Duplication and Adjudication

Duplication
(Reference Election Rule 18.4)

Ballots that cannot be read by scanners must be duplicated to be counted. These ballots include damaged ballots (ballots with water damage, coffee stains, damaged timing marks, printing errors, etc.), ballots marked with red ink, military and overseas ballots, special district ballots, and provisional ballots. All ballots requiring duplication are given to a bipartisan resolution board which examines each race on the ballot individually. The board maintains a duplication log with a record of each ballot’s precinct, style, and reason for duplication.

The resolution board then passes the ballot on to an individual input judge who recreates the ballot on a ballot marking device specifically designated for ballot duplication. The original ballot is labeled with a unique identifier (e.g., “Original Ballot 0001”) and duplicated using the ballot marking device. The duplicated ballot that prints out is labeled with a corresponding unique identifier (e.g., “Duplicate Ballot 0001”) which ties it to the original ballot.

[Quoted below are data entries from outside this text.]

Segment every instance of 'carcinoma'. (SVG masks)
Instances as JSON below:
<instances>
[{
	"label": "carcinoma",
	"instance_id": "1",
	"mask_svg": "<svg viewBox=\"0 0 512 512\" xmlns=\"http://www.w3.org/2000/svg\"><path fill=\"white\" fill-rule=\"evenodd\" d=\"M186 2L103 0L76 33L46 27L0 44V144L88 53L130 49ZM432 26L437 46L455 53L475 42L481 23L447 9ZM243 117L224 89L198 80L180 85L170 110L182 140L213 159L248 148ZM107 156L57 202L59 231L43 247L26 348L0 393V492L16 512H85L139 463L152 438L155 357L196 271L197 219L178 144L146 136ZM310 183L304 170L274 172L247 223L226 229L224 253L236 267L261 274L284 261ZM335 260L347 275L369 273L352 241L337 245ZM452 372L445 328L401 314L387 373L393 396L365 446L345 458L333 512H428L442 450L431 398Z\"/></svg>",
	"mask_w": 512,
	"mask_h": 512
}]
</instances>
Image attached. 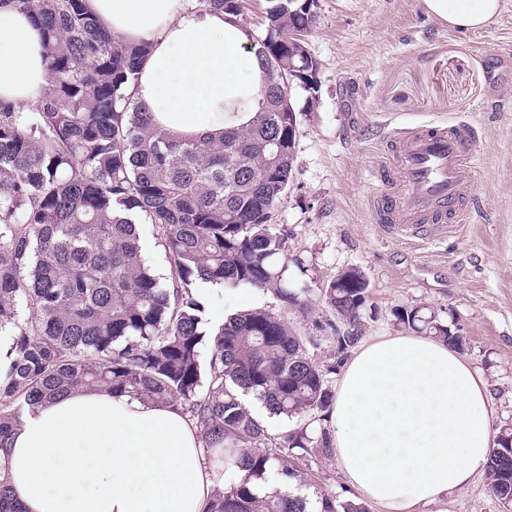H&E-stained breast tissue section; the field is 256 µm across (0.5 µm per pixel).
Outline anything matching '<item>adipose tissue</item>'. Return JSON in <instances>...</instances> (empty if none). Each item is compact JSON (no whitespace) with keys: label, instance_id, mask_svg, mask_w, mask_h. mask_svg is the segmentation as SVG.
<instances>
[{"label":"adipose tissue","instance_id":"obj_1","mask_svg":"<svg viewBox=\"0 0 512 512\" xmlns=\"http://www.w3.org/2000/svg\"><path fill=\"white\" fill-rule=\"evenodd\" d=\"M442 26L496 23L501 0H421ZM109 31L150 50L134 96L173 131L241 124L263 72L237 18L196 0H87ZM48 78L38 27L0 5V99L34 106ZM493 403L483 375L442 340L369 338L336 384L330 414L336 462L381 512H448V493L485 469ZM26 512H203L212 479L203 441L180 409L100 390L35 407L10 448Z\"/></svg>","mask_w":512,"mask_h":512}]
</instances>
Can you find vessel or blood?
Instances as JSON below:
<instances>
[{"label": "vessel or blood", "instance_id": "1", "mask_svg": "<svg viewBox=\"0 0 512 512\" xmlns=\"http://www.w3.org/2000/svg\"><path fill=\"white\" fill-rule=\"evenodd\" d=\"M395 143L392 165L404 190L382 193L375 205L397 231L407 236L425 226L437 233L465 222L475 207L477 158L470 125L400 130Z\"/></svg>", "mask_w": 512, "mask_h": 512}]
</instances>
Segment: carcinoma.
I'll return each instance as SVG.
<instances>
[{
	"instance_id": "cac0c4a2",
	"label": "carcinoma",
	"mask_w": 512,
	"mask_h": 512,
	"mask_svg": "<svg viewBox=\"0 0 512 512\" xmlns=\"http://www.w3.org/2000/svg\"><path fill=\"white\" fill-rule=\"evenodd\" d=\"M39 28L49 61L40 103L23 112L0 100V512H24L9 482V446L25 412L76 389L105 388L174 405L205 443L211 471L228 486L205 512H311L294 485L301 460L335 456L330 375L360 340L370 298L356 267L321 295L344 329L336 362L310 355L318 342L258 307L206 327L202 283L271 293L301 306L308 286L288 279L277 202L296 166V112L284 94L312 55L317 13L303 0H266L257 59V112L210 134H173L135 100L149 46L131 44L94 19L85 0H14ZM238 16V0H199ZM150 224L171 266L166 285L147 263L138 226ZM398 324L457 348L456 329L420 308ZM301 424L272 433L244 400ZM493 494L512 502V428L489 449ZM280 483L258 497L250 478ZM318 512H368L324 496Z\"/></svg>"
}]
</instances>
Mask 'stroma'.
<instances>
[{"instance_id": "obj_1", "label": "stroma", "mask_w": 512, "mask_h": 512, "mask_svg": "<svg viewBox=\"0 0 512 512\" xmlns=\"http://www.w3.org/2000/svg\"><path fill=\"white\" fill-rule=\"evenodd\" d=\"M309 49L318 92H291L297 163L275 209L289 276L309 292L285 308L249 287L211 293L205 317L265 307L299 334L315 337L317 361L335 347L336 313L320 294L336 274L360 268L370 281L363 337L400 333L396 315L424 307L460 327V350L488 383L492 432L512 425V0L497 23L477 32L441 26L420 0H318ZM473 123L478 207L470 221L434 239L399 235L372 210L391 160L393 130ZM307 498H355L335 460L319 462ZM449 512H503L486 474L448 496Z\"/></svg>"}]
</instances>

The input judge passes the duplicated ballot on to a bipartisan review board. This board ensures the ballot was properly duplicated by comparing the original ballot and duplicate ballot side-by-side. If any aspect of the duplicated ballot is incorrect, the duplicated ballot is spoiled, and the original ballot is returned to an input judge to be correctly duplicated. Once verified, the original ballots are separated and sealed for storage, while the duplicated ballots move forward to the standard ballot counting process. The original ballots, duplicated ballots, and duplication logs are all retained under seal and stored for 25 months following the election.

Adjudication
(Reference Election Rule 18.5)

Ballots successfully read by a scanner that were found to have overvotes, undervotes, write-in votes, and/or ambiguous markings must have voter intent resolved prior to tabulation. Ballots meeting these conditions are reviewed and resolved in accordance with the Secretary of State’s Voter Intent Guide by a bipartisan adjudication team. The adjudicated ballot image is marked digitally, and an audit log of the adjudication team’s decisions is attached to the record.